▸ **ASSIGNMENT**: Search the data for "transform". Return each matching line.

▸ **PROVIDED DATA**:
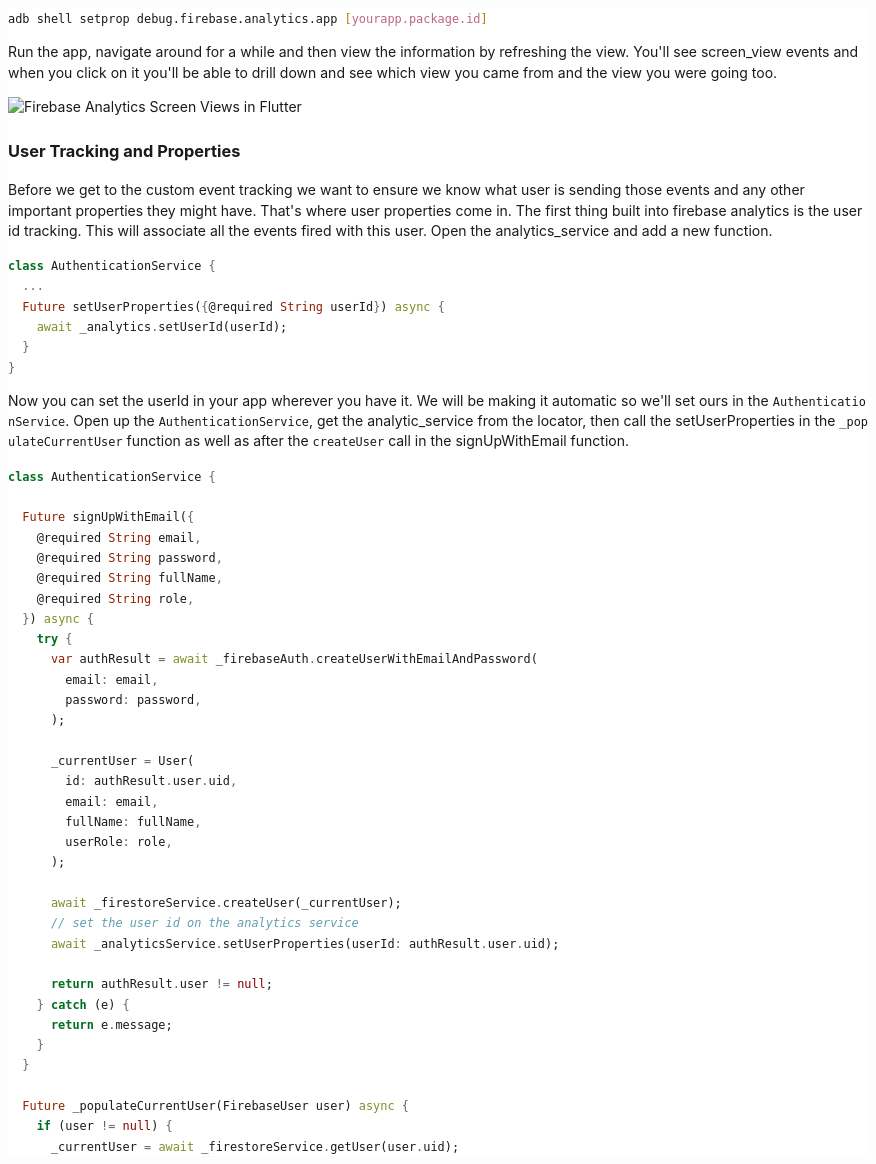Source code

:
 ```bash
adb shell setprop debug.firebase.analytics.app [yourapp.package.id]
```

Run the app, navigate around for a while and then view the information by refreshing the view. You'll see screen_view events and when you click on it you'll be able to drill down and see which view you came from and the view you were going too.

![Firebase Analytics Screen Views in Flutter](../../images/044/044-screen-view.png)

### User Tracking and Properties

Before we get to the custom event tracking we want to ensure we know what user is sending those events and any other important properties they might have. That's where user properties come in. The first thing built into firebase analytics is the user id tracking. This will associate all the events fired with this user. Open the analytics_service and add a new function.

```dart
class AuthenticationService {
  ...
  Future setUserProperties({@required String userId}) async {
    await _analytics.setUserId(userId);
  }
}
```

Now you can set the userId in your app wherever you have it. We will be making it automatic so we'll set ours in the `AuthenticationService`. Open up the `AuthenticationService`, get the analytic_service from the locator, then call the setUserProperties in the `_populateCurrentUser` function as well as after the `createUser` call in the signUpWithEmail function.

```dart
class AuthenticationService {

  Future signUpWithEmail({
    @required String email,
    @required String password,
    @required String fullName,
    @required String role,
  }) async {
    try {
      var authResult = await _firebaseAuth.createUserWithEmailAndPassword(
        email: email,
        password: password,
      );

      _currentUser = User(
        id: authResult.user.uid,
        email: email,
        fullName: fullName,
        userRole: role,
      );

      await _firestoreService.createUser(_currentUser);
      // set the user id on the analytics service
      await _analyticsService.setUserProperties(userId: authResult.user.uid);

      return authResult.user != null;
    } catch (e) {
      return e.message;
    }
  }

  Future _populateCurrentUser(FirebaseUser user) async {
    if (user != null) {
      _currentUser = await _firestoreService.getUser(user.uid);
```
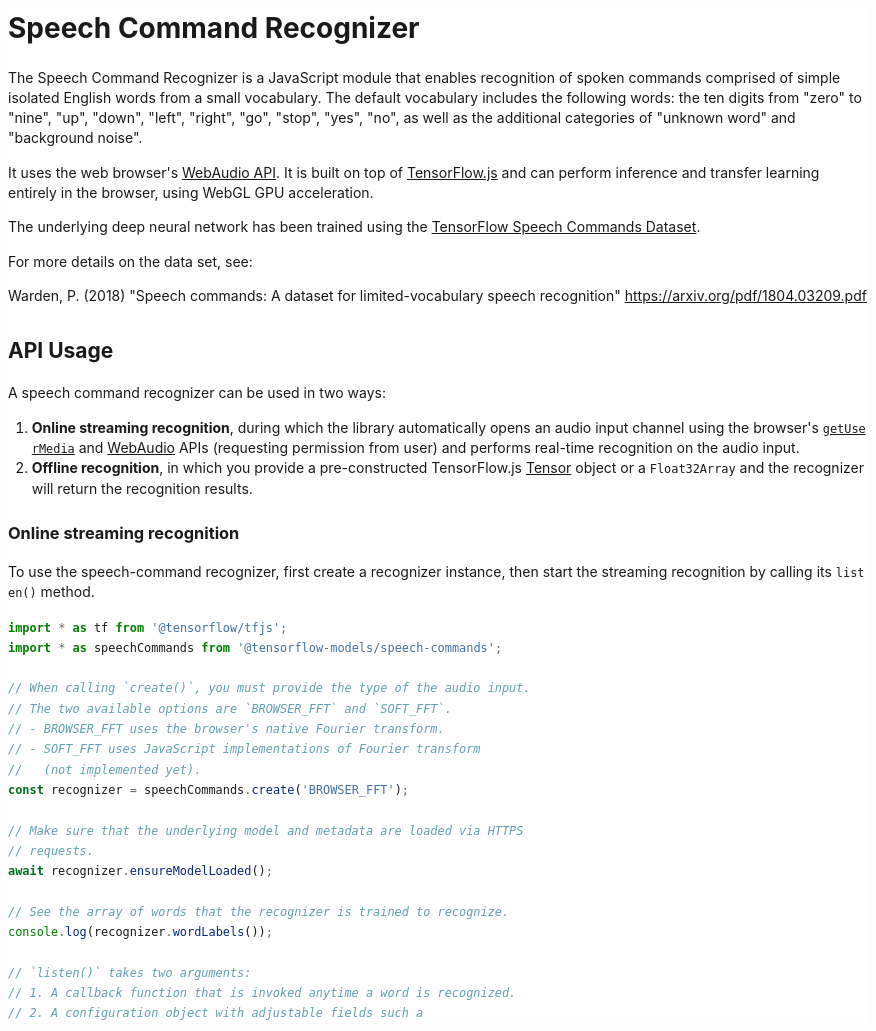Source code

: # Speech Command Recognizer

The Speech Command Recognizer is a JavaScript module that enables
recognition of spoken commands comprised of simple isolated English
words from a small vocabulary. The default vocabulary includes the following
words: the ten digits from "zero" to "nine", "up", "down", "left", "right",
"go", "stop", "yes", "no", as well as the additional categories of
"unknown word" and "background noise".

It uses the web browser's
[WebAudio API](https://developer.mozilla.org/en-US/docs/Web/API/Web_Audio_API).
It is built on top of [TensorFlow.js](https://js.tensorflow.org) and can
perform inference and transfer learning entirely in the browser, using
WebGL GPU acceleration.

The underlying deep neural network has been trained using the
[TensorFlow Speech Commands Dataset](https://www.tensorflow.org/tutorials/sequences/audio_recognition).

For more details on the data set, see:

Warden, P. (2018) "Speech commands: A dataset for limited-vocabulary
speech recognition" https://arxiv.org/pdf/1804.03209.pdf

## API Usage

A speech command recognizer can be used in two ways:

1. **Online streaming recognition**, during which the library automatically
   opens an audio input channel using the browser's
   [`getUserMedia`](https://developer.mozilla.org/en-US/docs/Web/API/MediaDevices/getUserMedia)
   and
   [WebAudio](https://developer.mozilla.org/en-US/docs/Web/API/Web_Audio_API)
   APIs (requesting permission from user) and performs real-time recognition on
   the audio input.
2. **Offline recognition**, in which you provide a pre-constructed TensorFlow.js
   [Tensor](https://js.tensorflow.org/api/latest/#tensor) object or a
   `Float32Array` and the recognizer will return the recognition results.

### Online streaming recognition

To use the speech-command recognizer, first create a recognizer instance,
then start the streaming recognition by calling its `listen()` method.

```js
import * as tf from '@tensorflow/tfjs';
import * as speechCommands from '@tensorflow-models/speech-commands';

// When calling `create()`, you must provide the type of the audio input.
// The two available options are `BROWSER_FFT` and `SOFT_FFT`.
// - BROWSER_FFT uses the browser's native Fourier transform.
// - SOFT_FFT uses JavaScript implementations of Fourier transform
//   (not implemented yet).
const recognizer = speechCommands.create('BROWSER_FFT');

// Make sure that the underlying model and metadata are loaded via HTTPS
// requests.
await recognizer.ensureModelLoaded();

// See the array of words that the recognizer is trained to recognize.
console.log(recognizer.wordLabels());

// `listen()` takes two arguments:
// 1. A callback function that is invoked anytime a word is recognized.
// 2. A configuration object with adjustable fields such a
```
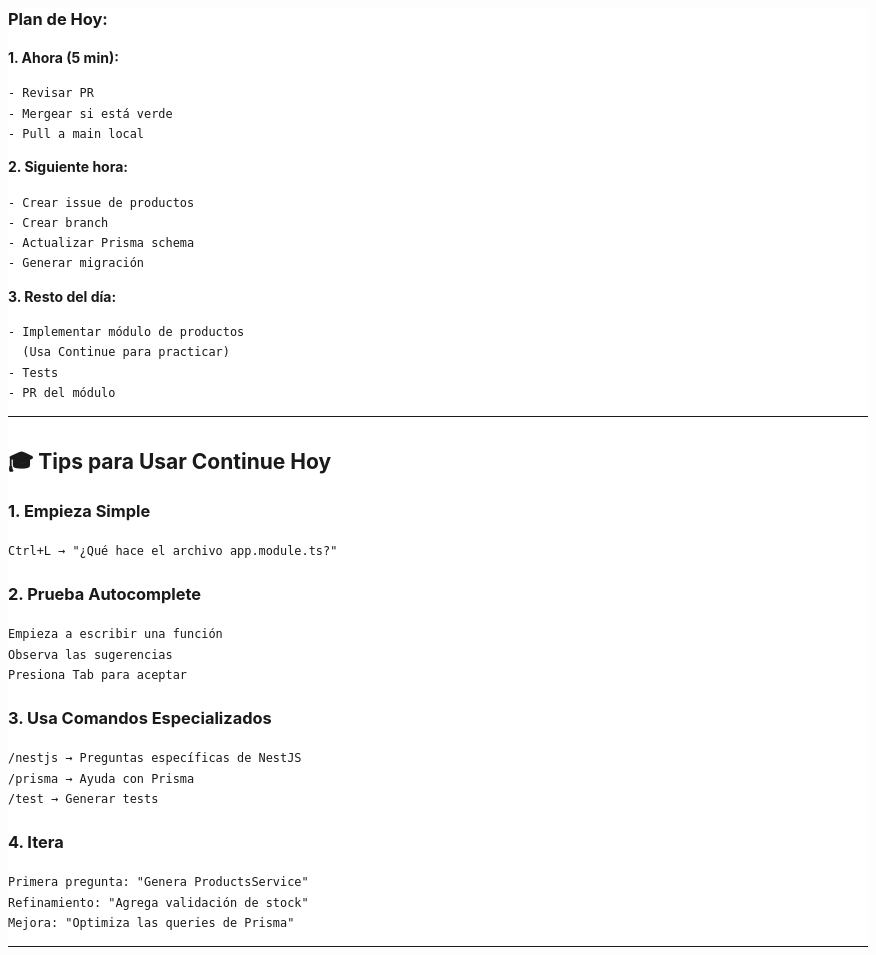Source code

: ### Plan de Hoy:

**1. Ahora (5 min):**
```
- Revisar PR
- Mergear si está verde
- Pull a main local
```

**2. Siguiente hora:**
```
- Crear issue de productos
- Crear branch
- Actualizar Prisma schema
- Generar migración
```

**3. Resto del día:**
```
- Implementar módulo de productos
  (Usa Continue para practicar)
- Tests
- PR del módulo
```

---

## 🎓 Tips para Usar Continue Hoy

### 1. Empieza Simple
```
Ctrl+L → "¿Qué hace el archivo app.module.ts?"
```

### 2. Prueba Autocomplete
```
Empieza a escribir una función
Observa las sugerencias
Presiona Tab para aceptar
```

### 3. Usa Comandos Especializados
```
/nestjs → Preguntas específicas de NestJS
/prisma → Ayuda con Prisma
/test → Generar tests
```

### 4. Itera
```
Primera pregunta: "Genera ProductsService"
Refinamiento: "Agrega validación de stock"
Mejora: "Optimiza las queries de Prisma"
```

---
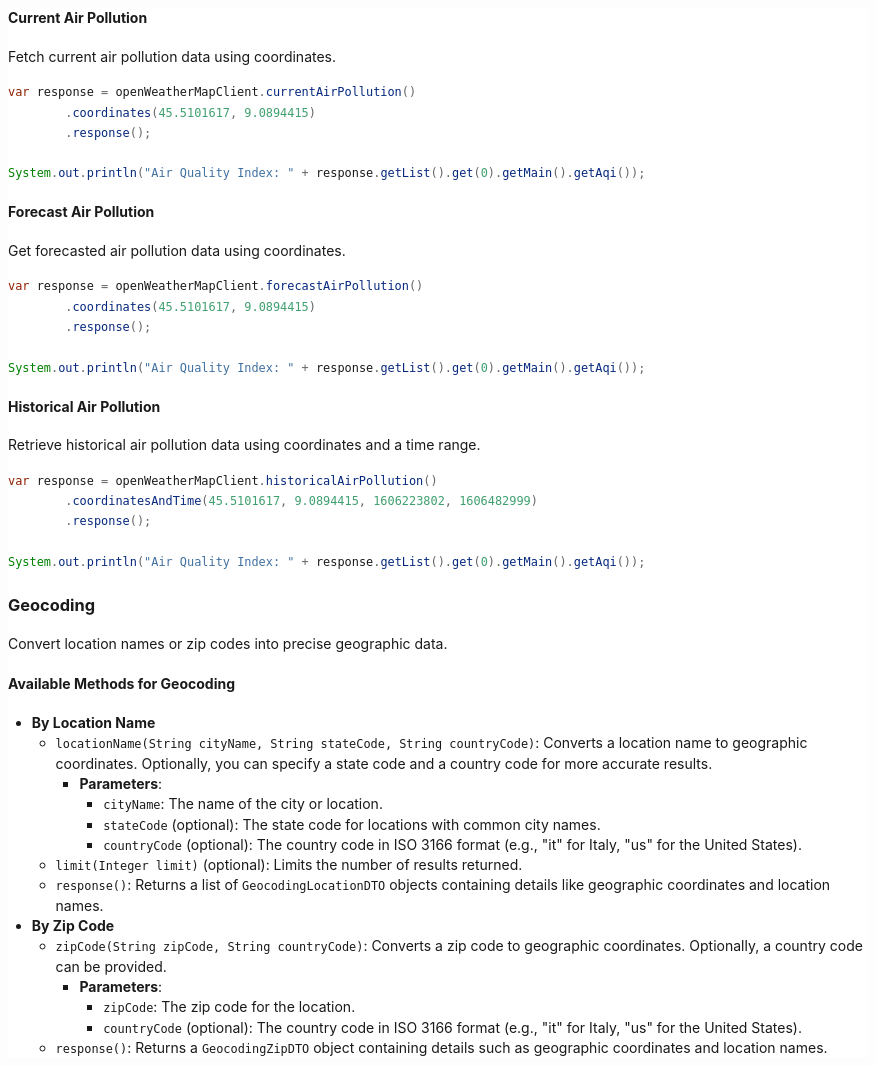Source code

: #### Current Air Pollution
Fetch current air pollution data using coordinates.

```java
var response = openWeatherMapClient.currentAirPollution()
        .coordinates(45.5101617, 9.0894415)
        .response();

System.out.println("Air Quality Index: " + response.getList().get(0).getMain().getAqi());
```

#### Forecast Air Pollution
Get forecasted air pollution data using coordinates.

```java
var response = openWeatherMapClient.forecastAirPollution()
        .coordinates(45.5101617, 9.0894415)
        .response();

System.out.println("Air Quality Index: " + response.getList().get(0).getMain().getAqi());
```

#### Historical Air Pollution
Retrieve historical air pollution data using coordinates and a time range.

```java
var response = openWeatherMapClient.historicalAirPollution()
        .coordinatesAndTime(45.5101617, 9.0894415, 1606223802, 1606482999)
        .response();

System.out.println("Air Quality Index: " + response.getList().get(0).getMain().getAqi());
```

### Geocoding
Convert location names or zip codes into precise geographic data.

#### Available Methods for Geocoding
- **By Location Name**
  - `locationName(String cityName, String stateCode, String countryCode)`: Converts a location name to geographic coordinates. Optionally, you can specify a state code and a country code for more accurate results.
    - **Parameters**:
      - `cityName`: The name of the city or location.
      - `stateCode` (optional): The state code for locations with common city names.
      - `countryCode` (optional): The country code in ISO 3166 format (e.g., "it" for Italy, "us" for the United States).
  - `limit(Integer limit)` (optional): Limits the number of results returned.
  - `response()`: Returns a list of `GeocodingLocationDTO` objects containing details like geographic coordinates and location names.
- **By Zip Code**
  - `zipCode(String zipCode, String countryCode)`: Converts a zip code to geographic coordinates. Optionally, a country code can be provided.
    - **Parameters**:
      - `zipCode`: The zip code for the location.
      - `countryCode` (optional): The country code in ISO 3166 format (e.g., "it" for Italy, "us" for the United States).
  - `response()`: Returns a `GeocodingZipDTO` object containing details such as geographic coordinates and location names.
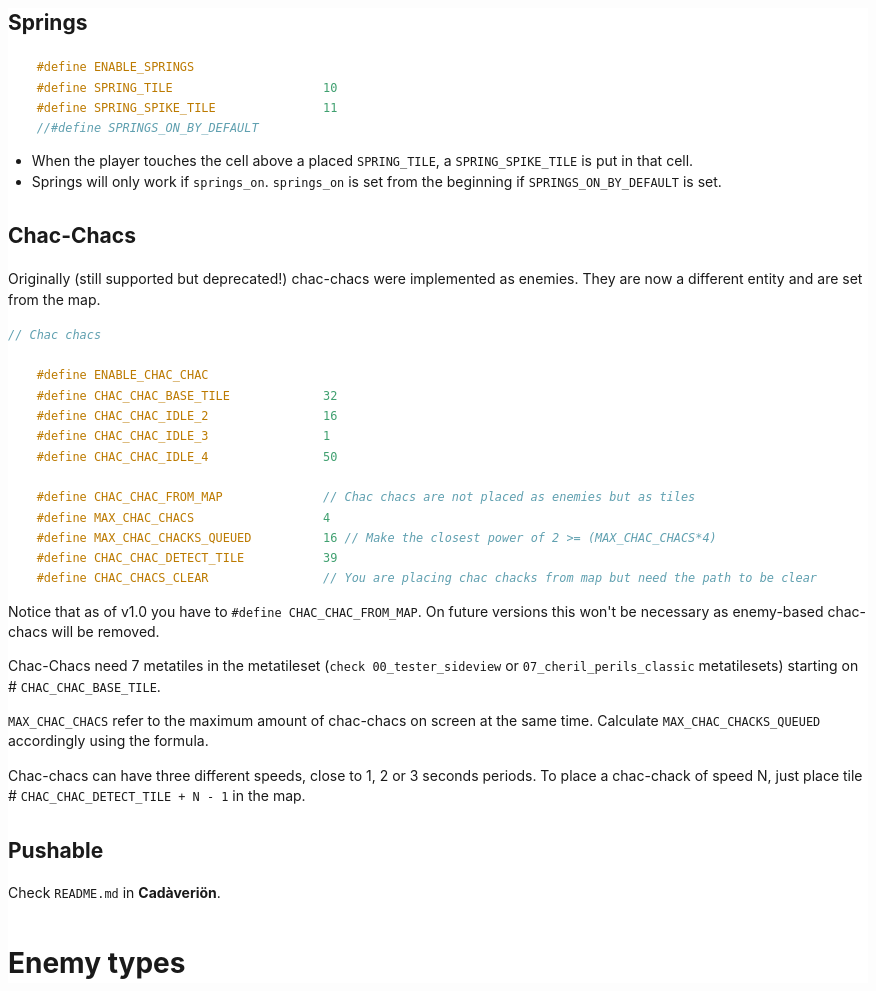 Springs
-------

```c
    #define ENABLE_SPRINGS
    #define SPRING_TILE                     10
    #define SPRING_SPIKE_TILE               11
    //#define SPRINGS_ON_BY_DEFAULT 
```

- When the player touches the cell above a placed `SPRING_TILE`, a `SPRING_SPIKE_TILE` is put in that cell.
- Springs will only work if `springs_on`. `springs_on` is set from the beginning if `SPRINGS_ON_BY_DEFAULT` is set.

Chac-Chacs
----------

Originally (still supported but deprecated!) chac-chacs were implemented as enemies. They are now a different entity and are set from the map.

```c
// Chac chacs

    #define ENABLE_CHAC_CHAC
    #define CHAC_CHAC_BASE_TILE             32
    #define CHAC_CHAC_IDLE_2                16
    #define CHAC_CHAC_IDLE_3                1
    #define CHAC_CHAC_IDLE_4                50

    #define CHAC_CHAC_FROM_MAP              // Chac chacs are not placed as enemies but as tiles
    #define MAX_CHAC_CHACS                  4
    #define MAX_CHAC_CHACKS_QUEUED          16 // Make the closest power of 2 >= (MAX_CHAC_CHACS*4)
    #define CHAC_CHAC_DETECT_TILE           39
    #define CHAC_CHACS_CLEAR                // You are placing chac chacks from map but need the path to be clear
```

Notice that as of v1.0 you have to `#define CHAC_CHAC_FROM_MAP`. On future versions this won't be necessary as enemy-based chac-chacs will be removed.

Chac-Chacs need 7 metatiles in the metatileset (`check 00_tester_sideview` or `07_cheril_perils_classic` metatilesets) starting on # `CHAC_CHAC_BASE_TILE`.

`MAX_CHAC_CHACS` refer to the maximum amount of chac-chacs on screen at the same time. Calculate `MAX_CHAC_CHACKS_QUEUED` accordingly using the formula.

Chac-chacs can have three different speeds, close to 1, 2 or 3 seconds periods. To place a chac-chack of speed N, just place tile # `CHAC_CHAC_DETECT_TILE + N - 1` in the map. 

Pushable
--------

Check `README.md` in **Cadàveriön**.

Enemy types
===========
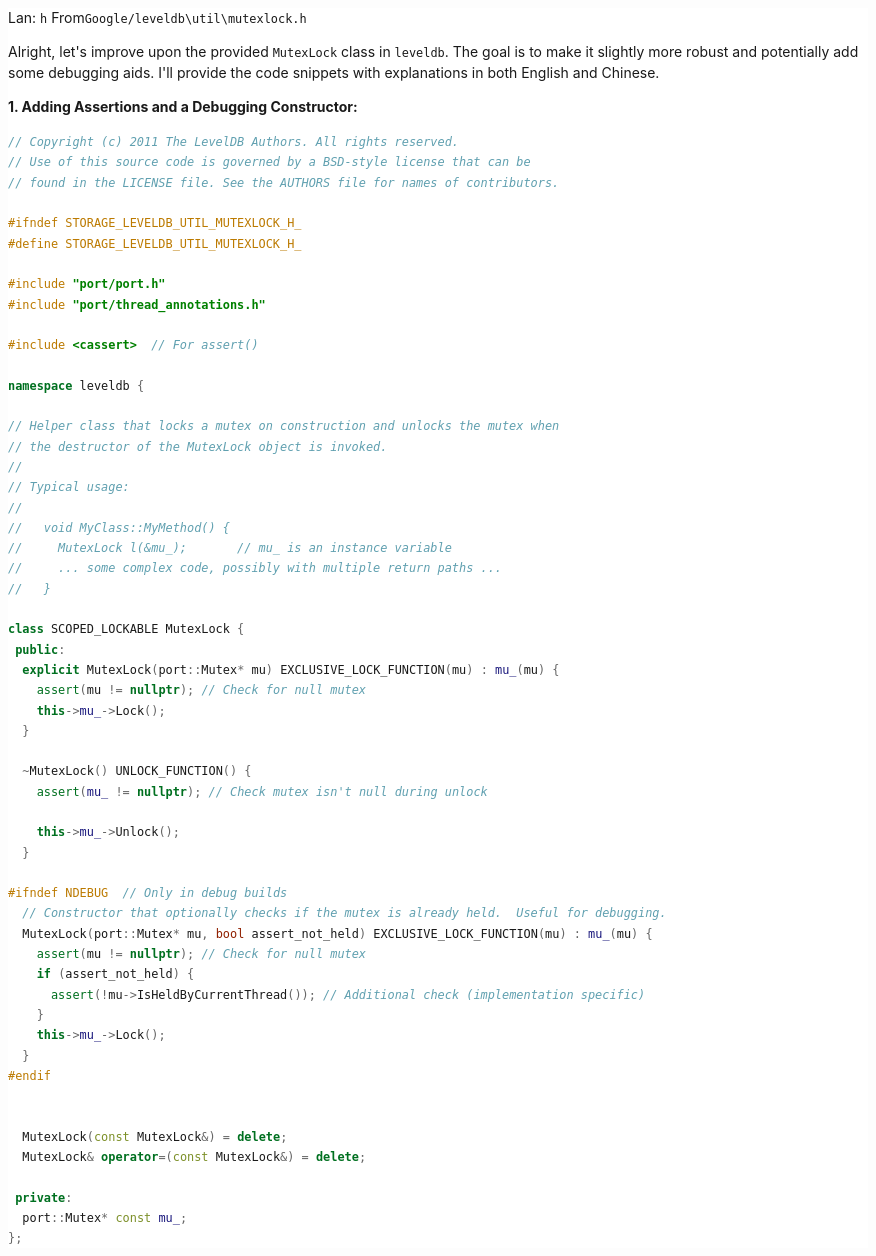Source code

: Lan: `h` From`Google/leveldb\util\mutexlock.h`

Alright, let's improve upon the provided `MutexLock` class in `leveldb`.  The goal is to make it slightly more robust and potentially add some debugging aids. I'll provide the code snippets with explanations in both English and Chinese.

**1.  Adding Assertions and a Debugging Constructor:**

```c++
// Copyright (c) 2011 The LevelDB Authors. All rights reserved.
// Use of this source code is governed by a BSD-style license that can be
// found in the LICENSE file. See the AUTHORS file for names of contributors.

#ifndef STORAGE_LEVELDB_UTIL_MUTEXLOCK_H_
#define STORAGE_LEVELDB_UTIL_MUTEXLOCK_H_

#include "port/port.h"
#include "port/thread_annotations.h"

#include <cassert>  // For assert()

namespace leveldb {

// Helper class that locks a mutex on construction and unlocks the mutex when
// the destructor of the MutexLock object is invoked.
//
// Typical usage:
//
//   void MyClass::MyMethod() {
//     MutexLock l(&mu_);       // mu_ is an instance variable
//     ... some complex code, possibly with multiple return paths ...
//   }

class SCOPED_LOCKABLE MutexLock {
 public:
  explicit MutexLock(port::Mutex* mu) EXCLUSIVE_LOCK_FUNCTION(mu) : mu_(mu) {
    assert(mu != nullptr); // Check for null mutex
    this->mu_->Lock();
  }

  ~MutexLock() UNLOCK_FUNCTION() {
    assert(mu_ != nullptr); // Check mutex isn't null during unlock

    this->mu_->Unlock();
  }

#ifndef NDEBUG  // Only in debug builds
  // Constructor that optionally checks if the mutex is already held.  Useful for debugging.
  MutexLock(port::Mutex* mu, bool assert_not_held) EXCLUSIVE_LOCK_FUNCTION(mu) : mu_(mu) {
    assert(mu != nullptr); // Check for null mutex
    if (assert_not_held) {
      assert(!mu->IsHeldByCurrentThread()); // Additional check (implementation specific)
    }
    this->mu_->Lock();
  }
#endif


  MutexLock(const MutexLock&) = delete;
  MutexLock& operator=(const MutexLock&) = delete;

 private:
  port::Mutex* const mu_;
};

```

▸ **EXERCISE OUTPUT**:
// - BROWSER_FFT uses the browser's native Fourier transform.
// - SOFT_FFT uses JavaScript implementations of Fourier transform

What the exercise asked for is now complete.